Your copy should match the records exactly, except that it contains no pictures.

BEGIN SUPPLIED DATA

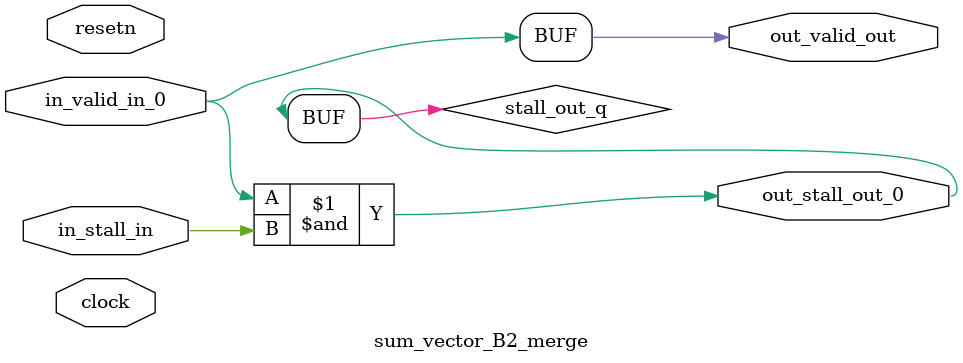
<source format=sv>



(* altera_attribute = "-name AUTO_SHIFT_REGISTER_RECOGNITION OFF; -name MESSAGE_DISABLE 10036; -name MESSAGE_DISABLE 10037; -name MESSAGE_DISABLE 14130; -name MESSAGE_DISABLE 14320; -name MESSAGE_DISABLE 15400; -name MESSAGE_DISABLE 14130; -name MESSAGE_DISABLE 10036; -name MESSAGE_DISABLE 12020; -name MESSAGE_DISABLE 12030; -name MESSAGE_DISABLE 12010; -name MESSAGE_DISABLE 12110; -name MESSAGE_DISABLE 14320; -name MESSAGE_DISABLE 13410; -name MESSAGE_DISABLE 113007; -name MESSAGE_DISABLE 10958" *)
module sum_vector_B2_merge (
    input wire [0:0] in_stall_in,
    input wire [0:0] in_valid_in_0,
    output wire [0:0] out_stall_out_0,
    output wire [0:0] out_valid_out,
    input wire clock,
    input wire resetn
    );

    wire [0:0] stall_out_q;


    // stall_out(LOGICAL,6)
    assign stall_out_q = in_valid_in_0 & in_stall_in;

    // out_stall_out_0(GPOUT,4)
    assign out_stall_out_0 = stall_out_q;

    // out_valid_out(GPOUT,5)
    assign out_valid_out = in_valid_in_0;

endmodule

</source>
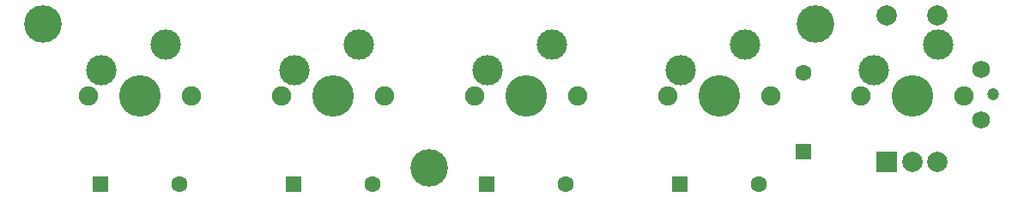
<source format=gts>
%TF.GenerationSoftware,KiCad,Pcbnew,(5.1.10)-1*%
%TF.CreationDate,2021-09-25T16:09:09+01:00*%
%TF.ProjectId,piccolo,70696363-6f6c-46f2-9e6b-696361645f70,rev?*%
%TF.SameCoordinates,Original*%
%TF.FileFunction,Soldermask,Top*%
%TF.FilePolarity,Negative*%
%FSLAX46Y46*%
G04 Gerber Fmt 4.6, Leading zero omitted, Abs format (unit mm)*
G04 Created by KiCad (PCBNEW (5.1.10)-1) date 2021-09-25 16:09:09*
%MOMM*%
%LPD*%
G01*
G04 APERTURE LIST*
%ADD10C,1.200000*%
%ADD11C,1.750000*%
%ADD12C,3.000000*%
%ADD13C,1.900000*%
%ADD14C,4.100000*%
%ADD15R,1.600000X1.600000*%
%ADD16C,1.600000*%
%ADD17C,3.700000*%
%ADD18R,2.000000X2.000000*%
%ADD19C,2.000000*%
G04 APERTURE END LIST*
D10*
%TO.C,Reset*%
X181042000Y-49062000D03*
D11*
X179832000Y-51562000D03*
X179832000Y-46562000D03*
%TD*%
D12*
%TO.C,MX4*%
X156527500Y-44132500D03*
X150177500Y-46672500D03*
D13*
X148907500Y-49212500D03*
X159067500Y-49212500D03*
D14*
X153987500Y-49212500D03*
%TD*%
D15*
%TO.C,D5*%
X162306000Y-54703000D03*
D16*
X162306000Y-46903000D03*
%TD*%
D15*
%TO.C,D4*%
X150087500Y-57943750D03*
D16*
X157887500Y-57943750D03*
%TD*%
D15*
%TO.C,D3*%
X131037500Y-57943750D03*
D16*
X138837500Y-57943750D03*
%TD*%
D15*
%TO.C,D2*%
X111987500Y-57943750D03*
D16*
X119787500Y-57943750D03*
%TD*%
D15*
%TO.C,D1*%
X92937500Y-57943750D03*
D16*
X100737500Y-57943750D03*
%TD*%
D17*
%TO.C,REF\u002A\u002A*%
X163512500Y-42068750D03*
%TD*%
%TO.C,REF\u002A\u002A*%
X87312500Y-42068750D03*
%TD*%
%TO.C,REF\u002A\u002A*%
X125412500Y-56356250D03*
%TD*%
D18*
%TO.C,SW2*%
X170537500Y-55760000D03*
D19*
X173037500Y-55760000D03*
X175537500Y-55760000D03*
X170537500Y-41260000D03*
X175537500Y-41260000D03*
%TD*%
D12*
%TO.C,MX5*%
X175577500Y-44132500D03*
X169227500Y-46672500D03*
D13*
X167957500Y-49212500D03*
X178117500Y-49212500D03*
D14*
X173037500Y-49212500D03*
%TD*%
D12*
%TO.C,MX3*%
X137477500Y-44132500D03*
X131127500Y-46672500D03*
D13*
X129857500Y-49212500D03*
X140017500Y-49212500D03*
D14*
X134937500Y-49212500D03*
%TD*%
D12*
%TO.C,MX2*%
X118427500Y-44132500D03*
X112077500Y-46672500D03*
D13*
X110807500Y-49212500D03*
X120967500Y-49212500D03*
D14*
X115887500Y-49212500D03*
%TD*%
D12*
%TO.C,MX1*%
X99377500Y-44132500D03*
X93027500Y-46672500D03*
D13*
X91757500Y-49212500D03*
X101917500Y-49212500D03*
D14*
X96837500Y-49212500D03*
%TD*%
M02*

</source>
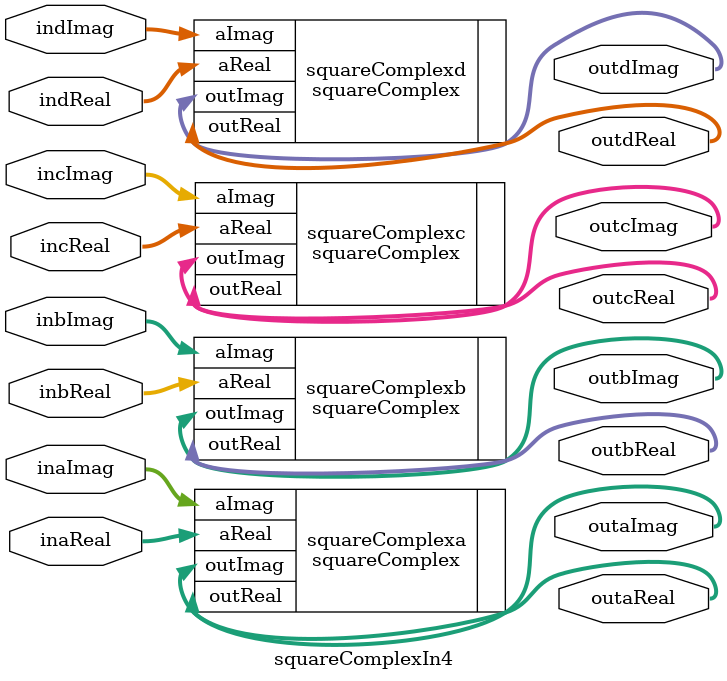
<source format=v>


module squareComplexIn4#(parameter WIDTH = 8)
(
	input [WIDTH-1:0] inaReal,
	input [WIDTH-1:0] inaImag,
	input [WIDTH-1:0] inbReal,
	input [WIDTH-1:0] inbImag,
	input [WIDTH-1:0] incReal,
	input [WIDTH-1:0] incImag,	
	input [WIDTH-1:0] indReal,
	input [WIDTH-1:0] indImag,
	
	output [2*WIDTH-1:0] outaReal,
	output [2*WIDTH-1:0] outaImag,
	output [2*WIDTH-1:0] outbReal,
	output [2*WIDTH-1:0] outbImag,
	output [2*WIDTH-1:0] outcReal,
	output [2*WIDTH-1:0] outcImag,
	output [2*WIDTH-1:0] outdReal,
	output [2*WIDTH-1:0] outdImag	
);

squareComplex#(.WIDTH(8)) squareComplexa
(
	.aReal(inaReal),
	.aImag(inaImag),
	.outReal(outaReal),
	.outImag(outaImag)
);
squareComplex#(.WIDTH(8)) squareComplexb
(
	.aReal(inbReal),
	.aImag(inbImag),
	.outReal(outbReal),
	.outImag(outbImag)
);
squareComplex#(.WIDTH(8)) squareComplexc
(
	.aReal(incReal),
	.aImag(incImag),
	.outReal(outcReal),
	.outImag(outcImag)
);
squareComplex#(.WIDTH(8)) squareComplexd
(
	.aReal(indReal),
	.aImag(indImag),
	.outReal(outdReal),
	.outImag(outdImag)
);

endmodule
</source>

END SUPPLIED DATA

▶ ANSWER FOR THIS EXERCISE
<source format=sv>



(* altera_attribute = "-name AUTO_SHIFT_REGISTER_RECOGNITION OFF; -name MESSAGE_DISABLE 10036; -name MESSAGE_DISABLE 10037; -name MESSAGE_DISABLE 14130; -name MESSAGE_DISABLE 14320; -name MESSAGE_DISABLE 15400; -name MESSAGE_DISABLE 14130; -name MESSAGE_DISABLE 10036; -name MESSAGE_DISABLE 12020; -name MESSAGE_DISABLE 12030; -name MESSAGE_DISABLE 12010; -name MESSAGE_DISABLE 12110; -name MESSAGE_DISABLE 14320; -name MESSAGE_DISABLE 13410; -name MESSAGE_DISABLE 113007; -name MESSAGE_DISABLE 10958" *)
module sum_vector_B2_merge (
    input wire [0:0] in_stall_in,
    input wire [0:0] in_valid_in_0,
    output wire [0:0] out_stall_out_0,
    output wire [0:0] out_valid_out,
    input wire clock,
    input wire resetn
    );

    wire [0:0] stall_out_q;


    // stall_out(LOGICAL,6)
    assign stall_out_q = in_valid_in_0 & in_stall_in;

    // out_stall_out_0(GPOUT,4)
    assign out_stall_out_0 = stall_out_q;

    // out_valid_out(GPOUT,5)
    assign out_valid_out = in_valid_in_0;

endmodule

</source>
<source format=gts>
%TF.GenerationSoftware,KiCad,Pcbnew,(5.1.10)-1*%
%TF.CreationDate,2021-09-25T16:09:09+01:00*%
%TF.ProjectId,piccolo,70696363-6f6c-46f2-9e6b-696361645f70,rev?*%
%TF.SameCoordinates,Original*%
%TF.FileFunction,Soldermask,Top*%
%TF.FilePolarity,Negative*%
%FSLAX46Y46*%
G04 Gerber Fmt 4.6, Leading zero omitted, Abs format (unit mm)*
G04 Created by KiCad (PCBNEW (5.1.10)-1) date 2021-09-25 16:09:09*
%MOMM*%
%LPD*%
G01*
G04 APERTURE LIST*
%ADD10C,1.200000*%
%ADD11C,1.750000*%
%ADD12C,3.000000*%
%ADD13C,1.900000*%
%ADD14C,4.100000*%
%ADD15R,1.600000X1.600000*%
%ADD16C,1.600000*%
%ADD17C,3.700000*%
%ADD18R,2.000000X2.000000*%
%ADD19C,2.000000*%
G04 APERTURE END LIST*
D10*
%TO.C,Reset*%
X181042000Y-49062000D03*
D11*
X179832000Y-51562000D03*
X179832000Y-46562000D03*
%TD*%
D12*
%TO.C,MX4*%
X156527500Y-44132500D03*
X150177500Y-46672500D03*
D13*
X148907500Y-49212500D03*
X159067500Y-49212500D03*
D14*
X153987500Y-49212500D03*
%TD*%
D15*
%TO.C,D5*%
X162306000Y-54703000D03*
D16*
X162306000Y-46903000D03*
%TD*%
D15*
%TO.C,D4*%
X150087500Y-57943750D03*
D16*
X157887500Y-57943750D03*
%TD*%
D15*
%TO.C,D3*%
X131037500Y-57943750D03*
D16*
X138837500Y-57943750D03*
%TD*%
D15*
%TO.C,D2*%
X111987500Y-57943750D03*
D16*
X119787500Y-57943750D03*
%TD*%
D15*
%TO.C,D1*%
X92937500Y-57943750D03*
D16*
X100737500Y-57943750D03*
%TD*%
D17*
%TO.C,REF\u002A\u002A*%
X163512500Y-42068750D03*
%TD*%
%TO.C,REF\u002A\u002A*%
X87312500Y-42068750D03*
%TD*%
%TO.C,REF\u002A\u002A*%
X125412500Y-56356250D03*
%TD*%
D18*
%TO.C,SW2*%
X170537500Y-55760000D03*
D19*
X173037500Y-55760000D03*
X175537500Y-55760000D03*
X170537500Y-41260000D03*
X175537500Y-41260000D03*
%TD*%
D12*
%TO.C,MX5*%
X175577500Y-44132500D03*
X169227500Y-46672500D03*
D13*
X167957500Y-49212500D03*
X178117500Y-49212500D03*
D14*
X173037500Y-49212500D03*
%TD*%
D12*
%TO.C,MX3*%
X137477500Y-44132500D03*
X131127500Y-46672500D03*
D13*
X129857500Y-49212500D03*
X140017500Y-49212500D03*
D14*
X134937500Y-49212500D03*
%TD*%
D12*
%TO.C,MX2*%
X118427500Y-44132500D03*
X112077500Y-46672500D03*
D13*
X110807500Y-49212500D03*
X120967500Y-49212500D03*
D14*
X115887500Y-49212500D03*
%TD*%
D12*
%TO.C,MX1*%
X99377500Y-44132500D03*
X93027500Y-46672500D03*
D13*
X91757500Y-49212500D03*
X101917500Y-49212500D03*
D14*
X96837500Y-49212500D03*
%TD*%
M02*

</source>
<source format=v>


module squareComplexIn4#(parameter WIDTH = 8)
(
	input [WIDTH-1:0] inaReal,
	input [WIDTH-1:0] inaImag,
	input [WIDTH-1:0] inbReal,
	input [WIDTH-1:0] inbImag,
	input [WIDTH-1:0] incReal,
	input [WIDTH-1:0] incImag,	
	input [WIDTH-1:0] indReal,
	input [WIDTH-1:0] indImag,
	
	output [2*WIDTH-1:0] outaReal,
	output [2*WIDTH-1:0] outaImag,
	output [2*WIDTH-1:0] outbReal,
	output [2*WIDTH-1:0] outbImag,
	output [2*WIDTH-1:0] outcReal,
	output [2*WIDTH-1:0] outcImag,
	output [2*WIDTH-1:0] outdReal,
	output [2*WIDTH-1:0] outdImag	
);

squareComplex#(.WIDTH(8)) squareComplexa
(
	.aReal(inaReal),
	.aImag(inaImag),
	.outReal(outaReal),
	.outImag(outaImag)
);
squareComplex#(.WIDTH(8)) squareComplexb
(
	.aReal(inbReal),
	.aImag(inbImag),
	.outReal(outbReal),
	.outImag(outbImag)
);
squareComplex#(.WIDTH(8)) squareComplexc
(
	.aReal(incReal),
	.aImag(incImag),
	.outReal(outcReal),
	.outImag(outcImag)
);
squareComplex#(.WIDTH(8)) squareComplexd
(
	.aReal(indReal),
	.aImag(indImag),
	.outReal(outdReal),
	.outImag(outdImag)
);

endmodule
</source>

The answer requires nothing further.